– Очень вкусны, вождь киафу! – воскликнул Гушшах-Бижи.
– Очень! Очень! – подхватили старейшины.
– Да-да, разумеется. Но все равно убивать хухум – величайший грех. Преступление! Кощунство!
– Это еще почему, Наср побери? Нет, вы это слышали? Что за предрассудки!
– Потому что змеи хухум связывают нас с великими древними богами этого материка! С самими Номмо!
Потрясающий Пальмы поманил к себе жену и довольно громко сообщил ей:
– По-моему, этот киафу немножечко того… – Вождь постучал себя согнутым пальцем по темени. – Немножечко дурачок.

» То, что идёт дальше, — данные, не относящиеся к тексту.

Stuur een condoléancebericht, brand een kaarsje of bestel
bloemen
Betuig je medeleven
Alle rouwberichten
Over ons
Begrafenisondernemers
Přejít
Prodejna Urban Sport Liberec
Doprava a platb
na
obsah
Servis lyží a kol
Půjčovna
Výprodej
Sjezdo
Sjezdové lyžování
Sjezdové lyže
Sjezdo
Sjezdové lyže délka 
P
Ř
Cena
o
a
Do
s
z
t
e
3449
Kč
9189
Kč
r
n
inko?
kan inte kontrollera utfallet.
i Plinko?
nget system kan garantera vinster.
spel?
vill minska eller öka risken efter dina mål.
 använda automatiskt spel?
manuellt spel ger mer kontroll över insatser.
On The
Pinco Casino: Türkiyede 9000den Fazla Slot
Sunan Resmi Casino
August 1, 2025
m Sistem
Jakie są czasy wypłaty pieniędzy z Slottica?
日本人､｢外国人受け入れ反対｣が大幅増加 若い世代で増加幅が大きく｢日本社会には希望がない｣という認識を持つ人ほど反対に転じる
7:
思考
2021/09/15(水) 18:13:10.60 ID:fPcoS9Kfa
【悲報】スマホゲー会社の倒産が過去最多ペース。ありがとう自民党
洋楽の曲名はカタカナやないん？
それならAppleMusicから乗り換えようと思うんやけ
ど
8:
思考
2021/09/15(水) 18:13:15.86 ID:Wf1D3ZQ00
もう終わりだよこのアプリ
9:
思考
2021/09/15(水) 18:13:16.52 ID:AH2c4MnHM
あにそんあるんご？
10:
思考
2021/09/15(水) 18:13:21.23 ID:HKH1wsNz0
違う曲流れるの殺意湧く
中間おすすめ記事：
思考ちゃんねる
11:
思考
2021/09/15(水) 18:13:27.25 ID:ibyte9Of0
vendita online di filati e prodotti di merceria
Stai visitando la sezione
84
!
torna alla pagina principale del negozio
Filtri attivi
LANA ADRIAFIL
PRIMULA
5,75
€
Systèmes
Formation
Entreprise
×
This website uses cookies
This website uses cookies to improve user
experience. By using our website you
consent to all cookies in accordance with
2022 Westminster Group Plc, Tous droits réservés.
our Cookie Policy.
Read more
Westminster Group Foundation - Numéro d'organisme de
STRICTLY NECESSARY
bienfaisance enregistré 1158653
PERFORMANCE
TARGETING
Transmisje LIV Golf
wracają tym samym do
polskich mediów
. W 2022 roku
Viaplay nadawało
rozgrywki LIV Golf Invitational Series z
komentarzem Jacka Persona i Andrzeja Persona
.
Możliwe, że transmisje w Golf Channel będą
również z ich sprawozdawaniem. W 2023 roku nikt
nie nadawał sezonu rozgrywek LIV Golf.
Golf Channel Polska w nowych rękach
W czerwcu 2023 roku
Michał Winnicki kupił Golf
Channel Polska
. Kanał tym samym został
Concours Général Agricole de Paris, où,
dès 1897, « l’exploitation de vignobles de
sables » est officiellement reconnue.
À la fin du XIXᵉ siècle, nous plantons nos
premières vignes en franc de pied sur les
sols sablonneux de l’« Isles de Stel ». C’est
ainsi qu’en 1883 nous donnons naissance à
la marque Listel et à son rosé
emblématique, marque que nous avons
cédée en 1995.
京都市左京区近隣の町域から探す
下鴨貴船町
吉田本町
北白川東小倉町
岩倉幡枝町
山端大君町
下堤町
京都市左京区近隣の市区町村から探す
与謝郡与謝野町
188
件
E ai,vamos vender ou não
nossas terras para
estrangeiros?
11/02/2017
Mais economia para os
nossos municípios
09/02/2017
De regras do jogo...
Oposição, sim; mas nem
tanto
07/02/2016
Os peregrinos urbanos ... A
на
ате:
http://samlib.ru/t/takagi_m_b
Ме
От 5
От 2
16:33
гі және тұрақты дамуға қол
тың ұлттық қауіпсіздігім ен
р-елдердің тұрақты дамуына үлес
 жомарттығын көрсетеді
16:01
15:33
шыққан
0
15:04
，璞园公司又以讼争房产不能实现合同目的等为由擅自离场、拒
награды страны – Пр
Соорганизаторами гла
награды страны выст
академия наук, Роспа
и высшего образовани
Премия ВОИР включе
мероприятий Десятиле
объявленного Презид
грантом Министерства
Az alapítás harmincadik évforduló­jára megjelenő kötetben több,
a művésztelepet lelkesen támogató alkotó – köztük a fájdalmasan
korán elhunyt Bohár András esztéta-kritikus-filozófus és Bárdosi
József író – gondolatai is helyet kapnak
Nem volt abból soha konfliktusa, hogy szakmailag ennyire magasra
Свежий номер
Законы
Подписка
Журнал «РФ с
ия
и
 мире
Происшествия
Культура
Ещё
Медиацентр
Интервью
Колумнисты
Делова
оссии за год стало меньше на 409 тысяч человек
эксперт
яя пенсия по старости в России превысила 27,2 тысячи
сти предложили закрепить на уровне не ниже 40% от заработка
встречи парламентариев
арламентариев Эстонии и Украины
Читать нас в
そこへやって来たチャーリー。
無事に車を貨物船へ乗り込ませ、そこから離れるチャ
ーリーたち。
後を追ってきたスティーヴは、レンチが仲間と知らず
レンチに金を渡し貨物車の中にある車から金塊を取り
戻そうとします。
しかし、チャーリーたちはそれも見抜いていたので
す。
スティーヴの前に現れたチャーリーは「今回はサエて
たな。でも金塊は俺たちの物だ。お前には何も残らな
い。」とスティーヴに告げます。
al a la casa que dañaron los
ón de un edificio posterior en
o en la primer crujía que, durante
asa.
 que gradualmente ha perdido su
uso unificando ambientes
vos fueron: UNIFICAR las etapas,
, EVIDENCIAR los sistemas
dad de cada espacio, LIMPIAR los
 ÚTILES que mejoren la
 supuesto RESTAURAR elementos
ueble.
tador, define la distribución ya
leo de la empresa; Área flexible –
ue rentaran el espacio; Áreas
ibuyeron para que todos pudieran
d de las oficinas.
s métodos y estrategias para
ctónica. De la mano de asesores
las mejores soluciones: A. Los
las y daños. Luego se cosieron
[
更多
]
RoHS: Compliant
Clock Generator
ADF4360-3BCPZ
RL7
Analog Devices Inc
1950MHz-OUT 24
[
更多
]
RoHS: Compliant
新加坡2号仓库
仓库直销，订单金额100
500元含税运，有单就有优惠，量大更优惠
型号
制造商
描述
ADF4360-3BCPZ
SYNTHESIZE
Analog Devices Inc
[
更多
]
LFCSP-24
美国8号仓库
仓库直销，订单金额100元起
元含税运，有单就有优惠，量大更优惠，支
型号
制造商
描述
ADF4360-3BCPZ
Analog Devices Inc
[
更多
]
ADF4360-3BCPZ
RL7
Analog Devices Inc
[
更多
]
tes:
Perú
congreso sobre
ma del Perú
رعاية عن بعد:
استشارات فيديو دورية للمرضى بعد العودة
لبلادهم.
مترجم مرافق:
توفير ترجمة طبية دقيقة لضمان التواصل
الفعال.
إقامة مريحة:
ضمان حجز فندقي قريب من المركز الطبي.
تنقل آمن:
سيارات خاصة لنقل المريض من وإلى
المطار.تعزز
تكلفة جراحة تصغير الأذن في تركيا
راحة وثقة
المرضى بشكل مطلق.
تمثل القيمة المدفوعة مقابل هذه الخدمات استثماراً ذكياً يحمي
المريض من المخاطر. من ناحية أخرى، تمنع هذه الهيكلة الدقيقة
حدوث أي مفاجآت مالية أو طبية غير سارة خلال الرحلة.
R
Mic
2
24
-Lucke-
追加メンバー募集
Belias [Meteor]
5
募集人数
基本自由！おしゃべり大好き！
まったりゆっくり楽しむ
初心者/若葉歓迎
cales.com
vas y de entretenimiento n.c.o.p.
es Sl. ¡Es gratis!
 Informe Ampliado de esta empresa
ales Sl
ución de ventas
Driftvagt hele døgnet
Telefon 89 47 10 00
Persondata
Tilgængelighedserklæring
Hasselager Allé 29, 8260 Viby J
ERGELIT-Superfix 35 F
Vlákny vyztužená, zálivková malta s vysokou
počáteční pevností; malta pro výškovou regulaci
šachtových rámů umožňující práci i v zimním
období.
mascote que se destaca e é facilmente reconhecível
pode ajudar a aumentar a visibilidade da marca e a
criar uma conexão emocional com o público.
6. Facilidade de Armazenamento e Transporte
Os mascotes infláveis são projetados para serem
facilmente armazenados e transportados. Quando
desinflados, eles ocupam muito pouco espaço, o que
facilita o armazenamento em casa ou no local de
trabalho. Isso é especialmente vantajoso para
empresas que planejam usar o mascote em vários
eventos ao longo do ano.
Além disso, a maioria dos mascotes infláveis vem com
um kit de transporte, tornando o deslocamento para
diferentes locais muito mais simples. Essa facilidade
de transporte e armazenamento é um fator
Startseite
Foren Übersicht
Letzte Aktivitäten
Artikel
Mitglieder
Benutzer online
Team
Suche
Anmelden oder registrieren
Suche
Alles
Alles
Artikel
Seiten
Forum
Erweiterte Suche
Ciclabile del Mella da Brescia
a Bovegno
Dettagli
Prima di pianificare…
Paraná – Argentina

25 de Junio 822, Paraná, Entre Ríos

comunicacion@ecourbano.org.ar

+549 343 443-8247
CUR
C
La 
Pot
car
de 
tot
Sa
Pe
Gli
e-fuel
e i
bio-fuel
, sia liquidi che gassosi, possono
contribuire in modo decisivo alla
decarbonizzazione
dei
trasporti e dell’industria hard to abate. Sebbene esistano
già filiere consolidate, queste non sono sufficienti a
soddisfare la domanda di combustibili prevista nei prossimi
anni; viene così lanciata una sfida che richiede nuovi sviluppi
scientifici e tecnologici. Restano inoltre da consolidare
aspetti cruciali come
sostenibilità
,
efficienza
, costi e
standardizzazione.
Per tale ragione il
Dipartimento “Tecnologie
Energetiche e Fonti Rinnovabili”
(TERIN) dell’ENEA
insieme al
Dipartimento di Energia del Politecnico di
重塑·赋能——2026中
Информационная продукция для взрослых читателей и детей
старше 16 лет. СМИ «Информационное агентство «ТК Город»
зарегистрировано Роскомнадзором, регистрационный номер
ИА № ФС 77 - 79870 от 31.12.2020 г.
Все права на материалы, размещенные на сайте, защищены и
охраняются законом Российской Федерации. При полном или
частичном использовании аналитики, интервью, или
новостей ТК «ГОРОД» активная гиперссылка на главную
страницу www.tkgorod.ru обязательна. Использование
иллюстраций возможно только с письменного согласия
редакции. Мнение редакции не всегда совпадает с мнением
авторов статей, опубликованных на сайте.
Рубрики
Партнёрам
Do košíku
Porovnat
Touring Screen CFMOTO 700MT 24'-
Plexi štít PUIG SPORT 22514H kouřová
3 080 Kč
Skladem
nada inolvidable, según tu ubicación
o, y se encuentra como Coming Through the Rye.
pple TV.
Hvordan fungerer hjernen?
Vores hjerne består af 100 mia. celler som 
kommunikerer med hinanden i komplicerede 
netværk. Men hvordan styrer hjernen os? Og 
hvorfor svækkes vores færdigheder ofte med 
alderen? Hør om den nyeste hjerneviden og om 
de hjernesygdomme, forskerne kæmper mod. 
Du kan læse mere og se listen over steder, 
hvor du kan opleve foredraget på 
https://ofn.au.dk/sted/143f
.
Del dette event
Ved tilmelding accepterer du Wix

Волосебугу от такой провинциальной бесцеремонности буквально посерел.
– Я – дурачок, говорите вы? Ну так я могу вам доказать, что мои слова не пустой звук! Сейчас вы воочию увидите чудо хухум!
– Я знаю только одно чудо хухум, – со смешком отмахнулся вождь таха. – Это целое блюдо хухум-ржи, приготовленное моей женой.
Старейшины согласно загудели.
– Через пять минут ты изменишь свое тупо… ошибочное мнение, старый пузатый кретин! – не выдержал Волосебугу. – Смотри и благоговей, деревенщина! Минджуку, – обратился он к помощнику, – ты знаешь, что делать!
Тот резко кивнул и побежал к какому-то большому прямоугольному предмету, закрытому богатой скатертью. Когда Минджуку сдернул скатерть, оказалось, что под нею находится стеклянный ящик на колесиках. В ящике, на белом песочке, среди чистых лужиц воды и глянцевых листьев растений, нежились полосатые змеи. Одна из них была весьма большой.
– Ух! – дружно воскликнули все таха. – Какая жирная хухум!
Минджуку поднатужился и покатил террариум к левой стене. Там висел большой красно-черный ковер с очень длинным ворсом. Узор на нем был какой-то непонятный. Будто картина абстракциониста или сумасшедшего. Из ковра торчали хорошо отполированные берцовые кости животных, расположенные по кругу. Диаметр у костяного частокола был порядочный, метра два.
Тем временем Волосебугу снял парадный фрак, развязал бабочку и закатал рукава рубашки. Сбросил туфли и носки. Быстрым шагом он приблизился к ящику со змеями и встал в нелепой позе. Через секунду, избавившись от лакированных сапог и строгого френча, такую же позу принял помощник. В руках у обоих оказались погремушки из высушенных тыкв.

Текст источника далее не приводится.